Esercizio 1:
Per favore, estrai senza modifiche dal testo sulla zona addestramento cani di Spinicci il passo che comincia con le parole "L’attività – consentita" e finisce dopo le parole "in aree recintate.".
Esercizio 2:
Secondo il testo sulla zona addestramento cani di Spinicci, chi è il gestore della Zac?

Testo:
- - - - -

Tarquinia – (sil.co.) – Zona addestramento cani di Spinicci, pubblicata sul Bur della Regione Lazio la determina con cui, lo scorso 18 luglio, è stata rinnovata per sei anni l’autorizzazione con possibilità di sparo e accesso solo alle persone autorizzate al concessionario “Tarquinia sarl”.
L’attività – consentita esclusivamente a coloro che sono in possesso dell’apposito tesserino cinofilo – può essere esercitata su selvaggina proveniente da allevamenti autorizzati o in cattività e corredata da certificazione sanitaria, mentre le specie consentite sono: fagiano, starna, pernice, quaglia, lepre, cinghiale, germano reale ceppo domestico, appositamente liberate; limitatamente alla specie cinghiale, invece, la liberazione deve avvenire esclusivamente in aree recintate.
“Gestore della Zac – si legge – è Niccolò Sacchetti, in qualità di imprenditore agricolo professionale, legale rappresentante della società”. Il gestore, tra le altre cose, dovrà rendere edotti gli addestratori che, in epoca di divieto di caccia, addestratore e cani non possono sconfinare dalla perimetrazione della Zac, nel qual caso incorreranno nelle sanzioni di legge.

- - - - -

Estratti delle righe:
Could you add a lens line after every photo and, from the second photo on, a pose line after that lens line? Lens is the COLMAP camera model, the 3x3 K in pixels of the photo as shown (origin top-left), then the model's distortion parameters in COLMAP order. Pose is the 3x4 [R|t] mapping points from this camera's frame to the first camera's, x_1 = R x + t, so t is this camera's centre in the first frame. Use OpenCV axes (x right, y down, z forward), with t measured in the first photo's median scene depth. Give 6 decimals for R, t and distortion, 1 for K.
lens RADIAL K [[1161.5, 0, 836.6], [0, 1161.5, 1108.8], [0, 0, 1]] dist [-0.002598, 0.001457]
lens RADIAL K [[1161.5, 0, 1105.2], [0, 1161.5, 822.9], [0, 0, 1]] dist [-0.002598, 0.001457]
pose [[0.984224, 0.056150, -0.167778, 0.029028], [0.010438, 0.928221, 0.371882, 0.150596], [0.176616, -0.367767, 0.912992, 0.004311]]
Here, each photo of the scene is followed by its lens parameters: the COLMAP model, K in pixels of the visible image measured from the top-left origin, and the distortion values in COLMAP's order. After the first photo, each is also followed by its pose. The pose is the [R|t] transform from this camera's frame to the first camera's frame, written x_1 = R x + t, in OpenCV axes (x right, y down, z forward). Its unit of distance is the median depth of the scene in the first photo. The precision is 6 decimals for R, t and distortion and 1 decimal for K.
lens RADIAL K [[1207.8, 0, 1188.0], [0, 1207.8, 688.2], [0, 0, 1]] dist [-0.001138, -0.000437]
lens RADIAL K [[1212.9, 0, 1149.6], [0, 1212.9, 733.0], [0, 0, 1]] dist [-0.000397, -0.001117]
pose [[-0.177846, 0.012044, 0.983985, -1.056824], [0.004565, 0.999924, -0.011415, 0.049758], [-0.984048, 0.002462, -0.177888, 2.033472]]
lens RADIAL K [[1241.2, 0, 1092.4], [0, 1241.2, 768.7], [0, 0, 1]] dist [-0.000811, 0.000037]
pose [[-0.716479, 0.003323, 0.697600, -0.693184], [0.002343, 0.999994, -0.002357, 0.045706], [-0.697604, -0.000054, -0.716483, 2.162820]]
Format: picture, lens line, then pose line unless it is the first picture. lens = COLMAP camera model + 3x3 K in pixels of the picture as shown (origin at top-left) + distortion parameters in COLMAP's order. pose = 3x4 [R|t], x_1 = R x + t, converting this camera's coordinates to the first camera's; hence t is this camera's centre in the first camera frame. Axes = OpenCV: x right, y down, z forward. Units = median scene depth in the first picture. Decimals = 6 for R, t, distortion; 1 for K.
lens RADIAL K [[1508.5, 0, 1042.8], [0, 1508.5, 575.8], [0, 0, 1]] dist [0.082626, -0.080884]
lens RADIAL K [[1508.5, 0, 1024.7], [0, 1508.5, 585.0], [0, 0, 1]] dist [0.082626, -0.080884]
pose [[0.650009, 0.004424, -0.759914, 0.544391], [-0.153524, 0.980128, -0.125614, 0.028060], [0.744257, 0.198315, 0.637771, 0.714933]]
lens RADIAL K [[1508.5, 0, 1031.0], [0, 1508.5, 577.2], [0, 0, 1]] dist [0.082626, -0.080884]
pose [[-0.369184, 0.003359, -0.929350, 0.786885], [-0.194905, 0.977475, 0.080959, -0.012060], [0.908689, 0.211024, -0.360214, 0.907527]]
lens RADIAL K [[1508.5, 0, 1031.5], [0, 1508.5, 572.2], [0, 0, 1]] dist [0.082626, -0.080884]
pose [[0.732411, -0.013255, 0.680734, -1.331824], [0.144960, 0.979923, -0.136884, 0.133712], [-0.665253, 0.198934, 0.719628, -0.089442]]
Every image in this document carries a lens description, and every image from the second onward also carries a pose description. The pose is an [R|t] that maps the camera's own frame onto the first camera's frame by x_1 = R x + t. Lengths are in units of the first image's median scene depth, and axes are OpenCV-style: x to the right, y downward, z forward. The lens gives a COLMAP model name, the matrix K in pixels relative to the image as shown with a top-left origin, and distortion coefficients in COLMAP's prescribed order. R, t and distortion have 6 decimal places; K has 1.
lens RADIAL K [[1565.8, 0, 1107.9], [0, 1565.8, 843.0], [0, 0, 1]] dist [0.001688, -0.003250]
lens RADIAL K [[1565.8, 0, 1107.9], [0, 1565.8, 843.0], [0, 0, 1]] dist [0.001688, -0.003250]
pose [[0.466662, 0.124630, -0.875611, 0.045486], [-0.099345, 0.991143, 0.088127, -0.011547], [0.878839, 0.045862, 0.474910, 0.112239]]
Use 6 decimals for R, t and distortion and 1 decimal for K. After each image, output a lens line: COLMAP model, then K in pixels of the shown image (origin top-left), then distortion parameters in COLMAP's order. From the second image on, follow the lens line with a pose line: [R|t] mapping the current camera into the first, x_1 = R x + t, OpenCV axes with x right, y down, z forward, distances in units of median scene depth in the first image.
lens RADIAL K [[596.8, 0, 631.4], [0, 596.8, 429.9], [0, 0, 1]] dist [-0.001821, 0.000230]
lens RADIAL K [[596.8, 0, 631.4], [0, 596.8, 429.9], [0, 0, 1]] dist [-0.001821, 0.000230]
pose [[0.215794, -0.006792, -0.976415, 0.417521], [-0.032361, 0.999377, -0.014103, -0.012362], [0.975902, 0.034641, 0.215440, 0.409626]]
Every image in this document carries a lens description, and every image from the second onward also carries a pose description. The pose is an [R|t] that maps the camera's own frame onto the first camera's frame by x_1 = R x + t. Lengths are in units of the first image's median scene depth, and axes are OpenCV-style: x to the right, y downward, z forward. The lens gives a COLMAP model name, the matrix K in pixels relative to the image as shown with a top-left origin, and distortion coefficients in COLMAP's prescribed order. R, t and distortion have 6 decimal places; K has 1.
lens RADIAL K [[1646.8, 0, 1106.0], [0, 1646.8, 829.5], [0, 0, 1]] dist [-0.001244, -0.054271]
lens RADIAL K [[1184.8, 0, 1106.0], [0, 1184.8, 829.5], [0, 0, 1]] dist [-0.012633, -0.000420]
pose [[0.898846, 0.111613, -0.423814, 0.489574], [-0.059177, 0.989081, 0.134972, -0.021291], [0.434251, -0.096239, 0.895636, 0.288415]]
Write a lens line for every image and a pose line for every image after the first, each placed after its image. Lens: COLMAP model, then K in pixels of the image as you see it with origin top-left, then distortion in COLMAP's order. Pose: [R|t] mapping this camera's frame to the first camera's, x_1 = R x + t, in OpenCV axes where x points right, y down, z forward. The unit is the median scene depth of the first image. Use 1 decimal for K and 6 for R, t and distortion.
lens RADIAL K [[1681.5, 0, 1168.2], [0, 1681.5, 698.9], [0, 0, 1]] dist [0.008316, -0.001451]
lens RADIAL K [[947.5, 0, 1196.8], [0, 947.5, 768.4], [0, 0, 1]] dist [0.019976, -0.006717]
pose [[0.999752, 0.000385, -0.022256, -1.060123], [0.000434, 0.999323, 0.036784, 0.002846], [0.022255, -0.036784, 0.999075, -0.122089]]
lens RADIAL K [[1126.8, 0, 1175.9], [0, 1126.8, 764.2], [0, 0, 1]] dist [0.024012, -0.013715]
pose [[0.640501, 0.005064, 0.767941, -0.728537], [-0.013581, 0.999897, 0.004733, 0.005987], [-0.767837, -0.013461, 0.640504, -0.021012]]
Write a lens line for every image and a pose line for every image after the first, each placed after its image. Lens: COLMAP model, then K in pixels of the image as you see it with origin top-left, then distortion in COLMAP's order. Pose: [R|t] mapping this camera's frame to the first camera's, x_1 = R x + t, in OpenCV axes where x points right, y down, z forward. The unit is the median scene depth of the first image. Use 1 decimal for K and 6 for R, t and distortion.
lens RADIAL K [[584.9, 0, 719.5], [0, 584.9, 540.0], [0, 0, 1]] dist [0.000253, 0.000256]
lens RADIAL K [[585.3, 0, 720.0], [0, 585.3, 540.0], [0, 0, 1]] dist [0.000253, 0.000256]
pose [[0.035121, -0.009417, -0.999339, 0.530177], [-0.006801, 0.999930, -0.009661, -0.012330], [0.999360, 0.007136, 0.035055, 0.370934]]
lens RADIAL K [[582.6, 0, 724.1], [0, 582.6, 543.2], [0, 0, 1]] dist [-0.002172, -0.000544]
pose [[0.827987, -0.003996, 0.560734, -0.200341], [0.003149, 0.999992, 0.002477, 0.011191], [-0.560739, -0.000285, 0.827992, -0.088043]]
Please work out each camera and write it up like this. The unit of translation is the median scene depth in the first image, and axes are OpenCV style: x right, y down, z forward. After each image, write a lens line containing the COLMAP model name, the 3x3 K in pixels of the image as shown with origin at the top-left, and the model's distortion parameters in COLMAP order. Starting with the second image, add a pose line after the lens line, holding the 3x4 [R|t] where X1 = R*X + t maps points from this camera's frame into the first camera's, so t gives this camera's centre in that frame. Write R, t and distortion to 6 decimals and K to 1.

- - - - -

Risultato esercizio 1:
L’attività – consentita esclusivamente a coloro che sono in possesso dell’apposito tesserino cinofilo – può essere esercitata su selvaggina proveniente da allevamenti autorizzati o in cattività e corredata da certificazione sanitaria, mentre le specie consentite sono: fagiano, starna, pernice, quaglia, lepre, cinghiale, germano reale ceppo domestico, appositamente liberate; limitatamente alla specie cinghiale, invece, la liberazione deve avvenire esclusivamente in aree recintate.

Risultato esercizio 2:
Niccolò Sacchetti, imprenditore agricolo professionale e legale rappresentante della società.